The EFF argues that the information stored on mobile devices cannot be “routinely” search. The highly personal nature of the information therein cannot compare to anything that might be recovered during a luggage inspection. “So courts are now grappling with whether searches of digital devices at the border are non-routine searches that require suspicion,” Cope says.

And suspicion cannot, in any way, shape, or form, rely on an individual’s race, religion, or national origin. A non-routine search inspired by any of the aforementioned characteristics would be a violation of the Constitution’s Equal Protection Clause—though that doesn’t necessarily mean it won’t happen anyway.

On Feb. 11, a Wall Street Journal reporter by the name of Maria Abi-Habib was detained by immigration authorities upon landing at Los Angeles International Airport (LAX) from Beirut, Lebanon—a country from which she holds dual citizenship with the United States—and was ordered to turn over her phone.

“They grilled me for an hour,” she relayed in a Facebook post published after being released. “I answered jovially, because I’ve had enough high-level security experiences to know that being annoyed or hostile will work against you.”

When the agents asked for her phone in order to “collect information,” Abi-Habib reportedly refused. “”That is where I drew the line,” she wrote. “I told her I had First Amendment rights as a journalist she couldn’t violate and I was protected under.”

The agent then accused her of obstructing an investigation, and went to fetch a supervisor. She returned 30 minutes later to tell Abi-Habib she was free to go.

“I have no idea why they wanted my phones,” Abi-Habib wrote. “It could have been a way for them to download my contacts. Or maybe they expect me of terrorism or sympathizing with terrorists.”

Indeed, individuals of Middle Eastern and South Asian descent have born the observably disproportionate brunt of invasive border searches—both since the advent of former US president George W. Bush’s “War on Terror” security policies, and a recent uptick in monitoring under president Donald Trump. Sidd Bikkannavar reported being taken to a detention area of the Houston airport already occupied by a number of individuals apparently affected by Trump’s recently halted ban on travel from seven Muslim-majority countries.

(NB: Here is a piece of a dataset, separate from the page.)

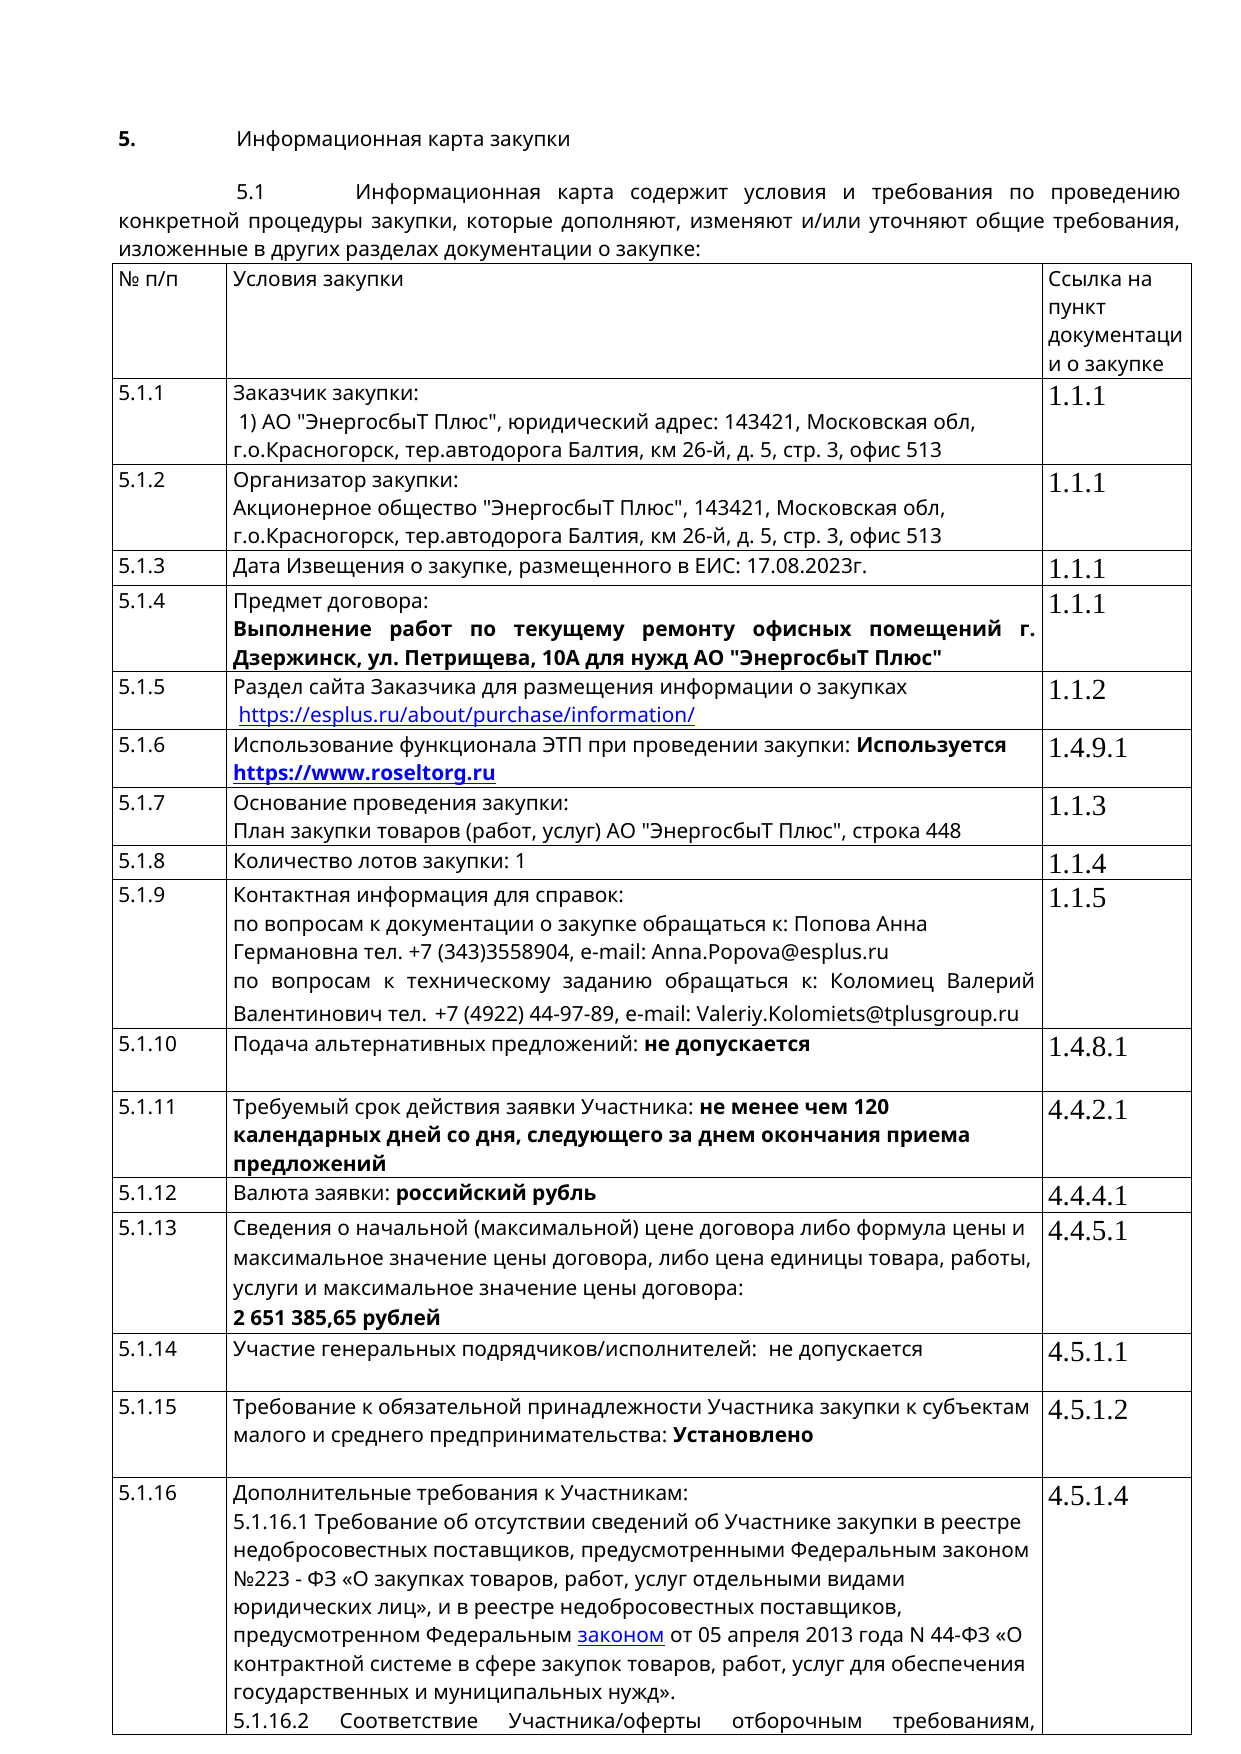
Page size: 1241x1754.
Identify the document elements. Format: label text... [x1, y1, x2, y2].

As courts work toward settling what types of border searches qualify as “routine,” or justifiably “non-routine,” US citizens who find themselves presented with a CBP blue paper at the border are not without recourse. While the documents correctly assert CBP’s authority to search phones, individuals are not legally obligated to provide a pass code or actually unlock their devices themselves. “In each incident that I’ve seen, the subjects have been shown a Blue Paper that says CBP has legal authority to search phones at the border, which gives them the impression that they’re obligated to unlock the phone, which isn’t true,” Hassan Shibly, chief executive director of CAIR Florida, tells The Verge. “They’re not obligated to unlock the phone.”